Court View: NYDOL Letter Fails to Properly Distinguish Between “Residential” and “Non-Residential” Employees
In opinions concurrently issued, the Second Department affirmed the grant of class certification in Andryeyeva and reversed the denial of certification in Moreno. In both cases, the Appellate Division concluded that where a home health aide maintains a residence outside of the client’s home, he or she properly is categorized as a “non-residential” employee, to whom the sleep and meal break exclusions are inapplicable. “In short,” held the court in Andryeyeva, “to the extent that the members of the proposed class were not ‘residential’ employees who ‘live[d] on the premises of the employer,’ they were entitled to be paid the minimum wage for all 24 hours of their shifts, regardless of whether they were afforded opportunities for sleep and meals.” Therefore, the court added, “[t]o the extent that the [NY]DOL’s opinion letter fails to distinguish between ‘residential’ and ‘nonresidential’ employees,” it is “neither rational nor reasonable” and “conflicts with the plain meaning of the [Wage Order], and should not be followed.”

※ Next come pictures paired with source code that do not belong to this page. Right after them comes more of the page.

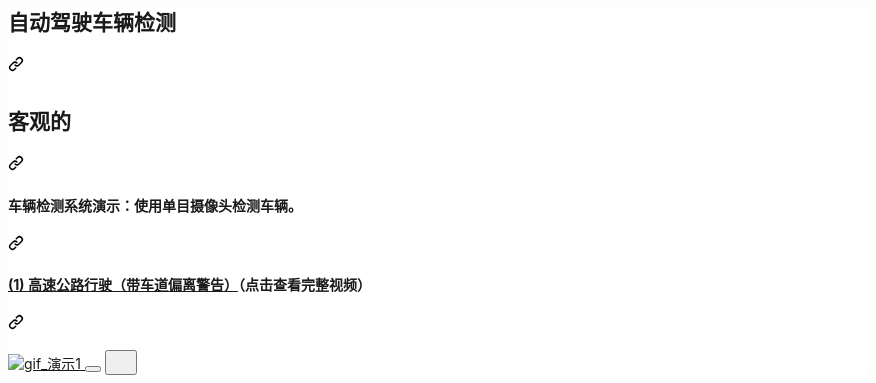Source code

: <div class="Box-sc-g0xbh4-0 bJMeLZ js-snippet-clipboard-copy-unpositioned" data-hpc="true"><article class="markdown-body entry-content container-lg" itemprop="text"><div class="markdown-heading" dir="auto"><h1 tabindex="-1" class="heading-element" dir="auto"><strong><font style="vertical-align: inherit;"><font style="vertical-align: inherit;">自动驾驶车辆检测</font></font></strong></h1><a id="user-content-vehicle-detection-for-autonomous-driving" class="anchor" aria-label="永久链接：自动驾驶车辆检测" href="#vehicle-detection-for-autonomous-driving"><svg class="octicon octicon-link" viewBox="0 0 16 16" version="1.1" width="16" height="16" aria-hidden="true"><path d="m7.775 3.275 1.25-1.25a3.5 3.5 0 1 1 4.95 4.95l-2.5 2.5a3.5 3.5 0 0 1-4.95 0 .751.751 0 0 1 .018-1.042.751.751 0 0 1 1.042-.018 1.998 1.998 0 0 0 2.83 0l2.5-2.5a2.002 2.002 0 0 0-2.83-2.83l-1.25 1.25a.751.751 0 0 1-1.042-.018.751.751 0 0 1-.018-1.042Zm-4.69 9.64a1.998 1.998 0 0 0 2.83 0l1.25-1.25a.751.751 0 0 1 1.042.018.751.751 0 0 1 .018 1.042l-1.25 1.25a3.5 3.5 0 1 1-4.95-4.95l2.5-2.5a3.5 3.5 0 0 1 4.95 0 .751.751 0 0 1-.018 1.042.751.751 0 0 1-1.042.018 1.998 1.998 0 0 0-2.83 0l-2.5 2.5a1.998 1.998 0 0 0 0 2.83Z"></path></svg></a></div>
<div class="markdown-heading" dir="auto"><h2 tabindex="-1" class="heading-element" dir="auto"><font style="vertical-align: inherit;"><font style="vertical-align: inherit;">客观的</font></font></h2><a id="user-content-objective" class="anchor" aria-label="永久链接：目标" href="#objective"><svg class="octicon octicon-link" viewBox="0 0 16 16" version="1.1" width="16" height="16" aria-hidden="true"><path d="m7.775 3.275 1.25-1.25a3.5 3.5 0 1 1 4.95 4.95l-2.5 2.5a3.5 3.5 0 0 1-4.95 0 .751.751 0 0 1 .018-1.042.751.751 0 0 1 1.042-.018 1.998 1.998 0 0 0 2.83 0l2.5-2.5a2.002 2.002 0 0 0-2.83-2.83l-1.25 1.25a.751.751 0 0 1-1.042-.018.751.751 0 0 1-.018-1.042Zm-4.69 9.64a1.998 1.998 0 0 0 2.83 0l1.25-1.25a.751.751 0 0 1 1.042.018.751.751 0 0 1 .018 1.042l-1.25 1.25a3.5 3.5 0 1 1-4.95-4.95l2.5-2.5a3.5 3.5 0 0 1 4.95 0 .751.751 0 0 1-.018 1.042.751.751 0 0 1-1.042.018 1.998 1.998 0 0 0-2.83 0l-2.5 2.5a1.998 1.998 0 0 0 0 2.83Z"></path></svg></a></div>
<div class="markdown-heading" dir="auto"><h4 tabindex="-1" class="heading-element" dir="auto"><font style="vertical-align: inherit;"><font style="vertical-align: inherit;">车辆检测系统演示：使用单目摄像头检测车辆。</font></font></h4><a id="user-content-a-demo-of-vehicle-detection-system-a-monocular-camera-is-used-for-detecting-vehicles" class="anchor" aria-label="永久链接：车辆检测系统演示：使用单目摄像头检测车辆。" href="#a-demo-of-vehicle-detection-system-a-monocular-camera-is-used-for-detecting-vehicles"><svg class="octicon octicon-link" viewBox="0 0 16 16" version="1.1" width="16" height="16" aria-hidden="true"><path d="m7.775 3.275 1.25-1.25a3.5 3.5 0 1 1 4.95 4.95l-2.5 2.5a3.5 3.5 0 0 1-4.95 0 .751.751 0 0 1 .018-1.042.751.751 0 0 1 1.042-.018 1.998 1.998 0 0 0 2.83 0l2.5-2.5a2.002 2.002 0 0 0-2.83-2.83l-1.25 1.25a.751.751 0 0 1-1.042-.018.751.751 0 0 1-.018-1.042Zm-4.69 9.64a1.998 1.998 0 0 0 2.83 0l1.25-1.25a.751.751 0 0 1 1.042.018.751.751 0 0 1 .018 1.042l-1.25 1.25a3.5 3.5 0 1 1-4.95-4.95l2.5-2.5a3.5 3.5 0 0 1 4.95 0 .751.751 0 0 1-.018 1.042.751.751 0 0 1-1.042.018 1.998 1.998 0 0 0-2.83 0l-2.5 2.5a1.998 1.998 0 0 0 0 2.83Z"></path></svg></a></div>
<div class="markdown-heading" dir="auto"><h4 tabindex="-1" class="heading-element" dir="auto"><a href="https://youtu.be/Brh9-uab7Qs" rel="nofollow"><strong><font style="vertical-align: inherit;"><font style="vertical-align: inherit;">(1) 高速公路行驶（带车道偏离警告）</font></font></strong></a><font style="vertical-align: inherit;"><font style="vertical-align: inherit;">（点击查看完整视频）</font></font></h4><a id="user-content-1-highway-drive-with-lane-departure-warning-click-to-see-the-full-video" class="anchor" aria-label="永久链接：(1) 高速公路行驶（带车道偏离警告）（点击查看完整视频）" href="#1-highway-drive-with-lane-departure-warning-click-to-see-the-full-video"><svg class="octicon octicon-link" viewBox="0 0 16 16" version="1.1" width="16" height="16" aria-hidden="true"><path d="m7.775 3.275 1.25-1.25a3.5 3.5 0 1 1 4.95 4.95l-2.5 2.5a3.5 3.5 0 0 1-4.95 0 .751.751 0 0 1 .018-1.042.751.751 0 0 1 1.042-.018 1.998 1.998 0 0 0 2.83 0l2.5-2.5a2.002 2.002 0 0 0-2.83-2.83l-1.25 1.25a.751.751 0 0 1-1.042-.018.751.751 0 0 1-.018-1.042Zm-4.69 9.64a1.998 1.998 0 0 0 2.83 0l1.25-1.25a.751.751 0 0 1 1.042.018.751.751 0 0 1 .018 1.042l-1.25 1.25a3.5 3.5 0 1 1-4.95-4.95l2.5-2.5a3.5 3.5 0 0 1 4.95 0 .751.751 0 0 1-.018 1.042.751.751 0 0 1-1.042.018 1.998 1.998 0 0 0-2.83 0l-2.5 2.5a1.998 1.998 0 0 0 0 2.83Z"></path></svg></a></div>
<p dir="auto"><animated-image data-catalyst=""><a href="https://youtu.be/Brh9-uab7Qs" rel="nofollow" data-target="animated-image.originalLink" hidden=""><img src="/JunshengFu/vehicle-detection/raw/master/examples/demo1.gif" alt="gif_演示1" style="max-width: 100%;" data-target="animated-image.originalImage" hidden=""></a>
      <span class="AnimatedImagePlayer" data-target="animated-image.player">
        <a data-target="animated-image.replacedLink" class="AnimatedImagePlayer-images" href="https://youtu.be/Brh9-uab7Qs" target="_blank">
          <span data-target="animated-image.imageContainer">
            <img data-target="animated-image.replacedImage" alt="gif_演示1" class="AnimatedImagePlayer-animatedImage" src="https://github.com/JunshengFu/vehicle-detection/raw/master/examples/demo1.gif">
          </span>
        </a>
        <button data-target="animated-image.imageButton" class="AnimatedImagePlayer-images" tabindex="-1"></button>
        <span class="AnimatedImagePlayer-controls" data-target="animated-image.controls">
          <button data-target="animated-image.playButton" class="AnimatedImagePlayer-button">
            <svg aria-hidden="true" focusable="false" class="octicon icon-play" width="16" height="16" viewBox="0 0 16 16" fill="none" xmlns="http://www.w3.org/2000/svg">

The Second Department’s decisions recognize and align with a prior decision from the First Department, Tokhtaman v. Human Care, LLC, 149 A.D.3d 476 (N.Y. App. Div. 1st Dep’t Apr. 11, 2017), although some federal district courts have rejected this view. Bonn-Wittingham v. Project O.H.R. (Office for Homecare Referral), Inc., 2017 U.S. Dist. LEXIS 75286 (E.D.N.Y. May 17, 2017) (rejecting Tokhtaman because “DOL Letter’s reasoning is not irrational or unreasonable”).